Exercise instructions
Below are the records; give again exactly the lines that run from the one with "9 S S v V V" through the last line.

Extracted page text data
§ §

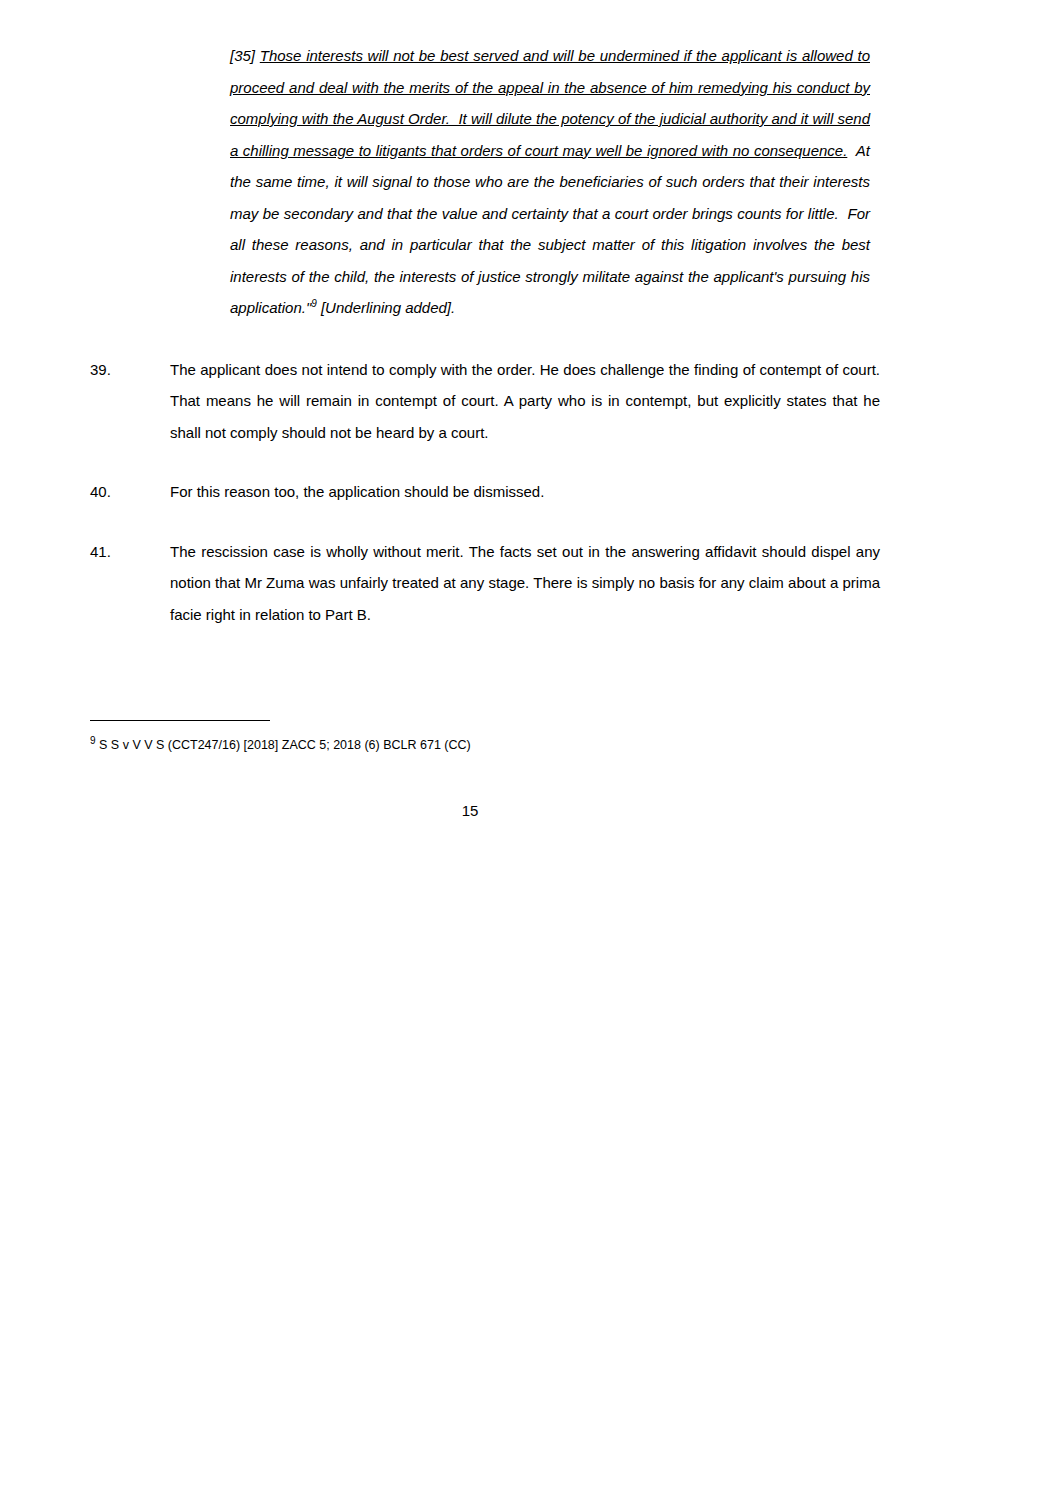[35] Those interests will not be best served and will be undermined if the applicant is allowed to proceed and deal with the merits of the appeal in the absence of him remedying his conduct by complying with the August Order. It will dilute the potency of the judicial authority and it will send a chilling message to litigants that orders of court may well be ignored with no consequence. At the same time, it will signal to those who are the beneficiaries of such orders that their interests may be secondary and that the value and certainty that a court order brings counts for little. For all these reasons, and in particular that the subject matter of this litigation involves the best interests of the child, the interests of justice strongly militate against the applicant's pursuing his application."9 [Underlining added].
39. The applicant does not intend to comply with the order. He does challenge the finding of contempt of court. That means he will remain in contempt of court. A party who is in contempt, but explicitly states that he shall not comply should not be heard by a court.
40. For this reason too, the application should be dismissed.
41. The rescission case is wholly without merit. The facts set out in the answering affidavit should dispel any notion that Mr Zuma was unfairly treated at any stage. There is simply no basis for any claim about a prima facie right in relation to Part B.
9 S S v V V S (CCT247/16) [2018] ZACC 5; 2018 (6) BCLR 671 (CC)
15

§ §

Final answer
9 S S v V V S (CCT247/16) [2018] ZACC 5; 2018 (6) BCLR 671 (CC)
15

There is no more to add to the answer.